Les bons amis/enseignants (le Sangha)

Extrait du livre « Travailler avec les cinq obstacles », Ajahn Thiradhammo.

Certains types de doutes, même s’ils ne sont pas totalement résolus, peuvent tout au moins être atténués par des personnes capables de faire des suggestions, d’orienter votre pratique ou de vous encourager.

Bien sûr, c’est d’autant plus utile lorsqu’il s’agit de personnes avec lesquelles vous avez une profonde affinité ou qui ont une empathie particulière pour vos problèmes.
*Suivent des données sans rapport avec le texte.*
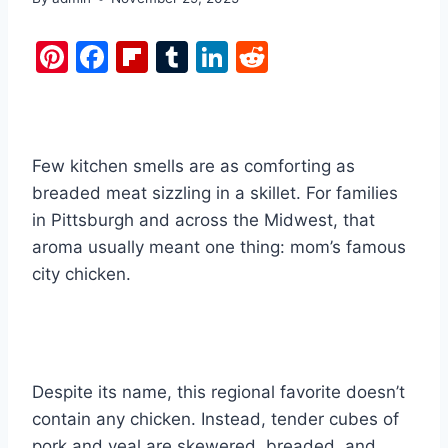
Pi
F
Fl
T
Li
R
nt
a
ip
u
n
e
er
c
b
m
k
d
e
e
o
bl
e
di
Few kitchen smells are as comforting as
st
b
ar
r
dI
t
breaded meat sizzling in a skillet. For families
o
d
n
in Pittsburgh and across the Midwest, that
o
aroma usually meant one thing: mom’s famous
k
city chicken.
Despite its name, this regional favorite doesn’t
contain any chicken. Instead, tender cubes of
pork and veal are skewered, breaded, and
Certains enseignants répondront simplement : « Vous devez développer davantage l’attention », tandis que d’autres, ayant vécu des situations similaires, ont des réponses que vous sentirez fondées sur une expérience personnelle.

Ajahn Chah était un enseignant expérimenté et particulièrement doué pour guider toutes sortes de personnes différentes, y compris des Occidentaux.

Quand j’étais avec Ajahn Chah, je me disais : « Ce serait vraiment bien s’il me disait que je pratique bien. » Mais c’était un excellent enseignant, donc il ne risquait pas de tomber dans ce piège. Si quelqu’un était vraiment perdu dans les doutes ou en pleine confusion, il l’encourageait : « Oui, tu avances bien, continue. » Mais si une personne qui avait une méditation bien établie venait lui demander : « Que pensez-vous de ma pratique ? », il répondait : « Je ne sais pas. Qu’en penses-tu, toi ? »

Il nous encourageait à tourner le regard vers l’intérieur, à être à l’écoute de notre propre expérience, de notre propre esprit.

Il plaisantait même à propos des enseignants qui donnaient des entretiens à leurs élèves : « Si vous ne connaissez pas vous-même votre esprit, comment voulez-vous que le maître le connaisse ? »

Au début, j’avais beaucoup de mal à « m’interviewer moi-même » ou à essayer d’évaluer objectivement mes expériences de méditation, surtout après avoir passé des d’années en tant qu’étudiant à être évalué par d’autres.

Cependant, développer cette « connaissance de soi » et lui faire de plus en plus confiance sont des éléments clés pour pouvoir affiner la pratique et l’adapter à sa propre voie.

Nous pouvons donc apprendre à nous demander comment va notre pratique, ou du moins, comment nous pensons qu’elle va, puis essayer de vérifier cela auprès de quelqu’un de plus expérimenté.

Parfois, la perception de soi est surestimée.

Cela dit, auprès d’Ajahn Chah, il était difficile de se surestimer – il était très doué pour désenfler l’ego. Sinon, il est bon d’avoir un ami qui puisse faire des remarques honnêtes sur notre pratique.

Lors d’une visite à Wat Pah Nanachat, j’ai eu une conversation avec Ajahn Sumedho et je peux dire qu’en une trentaine de minutes, il a répondu à mon arriéré de trois ans de questions (j’avais déjà trouvé certaines réponses mais je souhaitais en avoir confirmation.)

J’ai alors pleinement compris combien il est bon d’avoir un enseignant expérimenté pour orienter nos efforts, même si chacun doit avancer seul sur la voie.

L’une des principales causes pour lesquelles certains méditants s’égarent est l’absence de guide, de bons amis ou d’autres sources d’informations sur la pratique spirituelle.

Lorsque nous sommes sur le terrain étroit de l’exploration spirituelle, il est facile de penser que nous sommes uniques et spéciaux.